- [Exercise instructions]: Extract the section of the Drill UDF passage from "Drill UDFs are" to "in any language.", copying it word for word.

- [Given passage]:

○ ○ ○ ○ ○

Structure of a Simple Drill UDF

Drill UDFs are implemented in Java, and if you are not a Java developer, some aspects of writing a Drill UDF can seem a little complex—once you get past the boiler-plate code, you will find it is not much more difficult than writing a function in any language.

Let’s take a look at the structure of a Drill UDF. In this section, we’ll walk through the process of creating a few simple UDFs.

In the GitHub repository for this book you will find a folder called udf_templates/simple, which contains all the files you will need to create your own simple Drill UDF. Our first UDF will validate credit card numbers using the Luhn algorithm described earlier.

The pom.xml File

In the root directory of udf_templates/simple you will find pom.xml, which contains instructions that Maven uses to build the UDF. There is a section at the top of the pom.xml file that looks like this:

<groupId>org.apache.drill.contrib.function</groupId>
<artifactId>udf_template</artifactId>
<version>1.0</version>
<name>Drill Function Template</name>

You can change the name of the project and the version here, although it does not affect the functionality of the function.

○ ○ ○ ○ ○

(Stored data entries)
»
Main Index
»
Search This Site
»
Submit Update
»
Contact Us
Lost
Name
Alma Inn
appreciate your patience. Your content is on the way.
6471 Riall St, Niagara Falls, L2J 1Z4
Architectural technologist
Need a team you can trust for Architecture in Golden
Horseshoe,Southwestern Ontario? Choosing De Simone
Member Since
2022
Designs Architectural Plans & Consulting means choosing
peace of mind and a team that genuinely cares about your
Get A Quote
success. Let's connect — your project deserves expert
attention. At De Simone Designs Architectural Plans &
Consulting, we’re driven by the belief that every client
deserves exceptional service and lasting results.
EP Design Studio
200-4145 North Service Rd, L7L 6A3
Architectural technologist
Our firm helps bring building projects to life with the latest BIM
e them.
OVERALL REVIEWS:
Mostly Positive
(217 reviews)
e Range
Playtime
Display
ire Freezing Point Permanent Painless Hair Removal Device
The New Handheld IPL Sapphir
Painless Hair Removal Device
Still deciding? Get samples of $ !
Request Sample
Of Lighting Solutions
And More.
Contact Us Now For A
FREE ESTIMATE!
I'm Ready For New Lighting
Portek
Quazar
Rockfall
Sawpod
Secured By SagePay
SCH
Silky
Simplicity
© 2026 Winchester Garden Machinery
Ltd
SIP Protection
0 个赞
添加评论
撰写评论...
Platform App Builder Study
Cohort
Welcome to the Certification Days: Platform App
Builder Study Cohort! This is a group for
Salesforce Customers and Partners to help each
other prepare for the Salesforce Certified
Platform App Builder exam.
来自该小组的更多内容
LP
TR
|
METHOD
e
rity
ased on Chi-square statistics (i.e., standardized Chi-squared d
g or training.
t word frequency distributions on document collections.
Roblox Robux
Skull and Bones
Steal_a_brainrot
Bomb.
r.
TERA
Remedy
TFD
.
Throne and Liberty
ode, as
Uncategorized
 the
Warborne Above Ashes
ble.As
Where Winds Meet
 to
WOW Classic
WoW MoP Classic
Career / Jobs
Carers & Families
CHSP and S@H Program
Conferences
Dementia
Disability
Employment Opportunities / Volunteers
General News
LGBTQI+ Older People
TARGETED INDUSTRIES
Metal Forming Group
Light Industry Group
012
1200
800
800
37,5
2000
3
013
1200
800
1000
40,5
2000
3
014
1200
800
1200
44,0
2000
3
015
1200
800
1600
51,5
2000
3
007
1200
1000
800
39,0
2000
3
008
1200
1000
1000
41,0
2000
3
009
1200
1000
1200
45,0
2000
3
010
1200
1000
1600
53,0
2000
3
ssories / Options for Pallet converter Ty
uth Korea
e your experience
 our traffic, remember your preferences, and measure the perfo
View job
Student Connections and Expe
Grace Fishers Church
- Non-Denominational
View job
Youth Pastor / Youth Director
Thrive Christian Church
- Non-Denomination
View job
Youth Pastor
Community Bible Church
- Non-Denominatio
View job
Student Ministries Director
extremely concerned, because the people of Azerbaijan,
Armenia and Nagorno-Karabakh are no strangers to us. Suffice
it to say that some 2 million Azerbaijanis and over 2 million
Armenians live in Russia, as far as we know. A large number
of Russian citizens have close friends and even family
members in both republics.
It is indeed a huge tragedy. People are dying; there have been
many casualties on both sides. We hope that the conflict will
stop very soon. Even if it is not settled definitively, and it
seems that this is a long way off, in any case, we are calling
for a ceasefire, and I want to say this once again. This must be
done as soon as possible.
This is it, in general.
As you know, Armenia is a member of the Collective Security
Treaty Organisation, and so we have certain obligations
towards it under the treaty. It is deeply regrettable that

○ ○ ○ ○ ○

- [Exercise result]:
Drill UDFs are implemented in Java, and if you are not a Java developer, some aspects of writing a Drill UDF can seem a little complex—once you get past the boiler-plate code, you will find it is not much more difficult than writing a function in any language.